(Images with keypoint coordinates)
▶

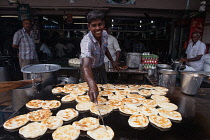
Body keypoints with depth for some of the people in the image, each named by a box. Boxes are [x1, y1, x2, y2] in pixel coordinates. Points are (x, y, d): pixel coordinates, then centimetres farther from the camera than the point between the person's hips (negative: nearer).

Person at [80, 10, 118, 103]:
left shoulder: (104, 34, -16)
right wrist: (92, 85, -70)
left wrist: (112, 61, 4)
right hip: (91, 71, -6)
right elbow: (85, 66, -54)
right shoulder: (86, 42, -38)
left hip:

◀

Retype the data above exactly, dropping every picture.

Body keypoints with depth for some of the people in the image, each named by a box. Boxes are [x1, y1, x2, y2] in pixel coordinates. Points are (x, y, d): pixel coordinates, then centimetres farther from the camera than the point between the person's hips (negative: nearer).

Person at [80, 10, 118, 103]:
left shoulder: (104, 34, -16)
right wrist: (92, 85, -70)
left wrist: (112, 61, 4)
right hip: (91, 71, -6)
right elbow: (85, 66, -54)
right shoulder: (86, 42, -38)
left hip:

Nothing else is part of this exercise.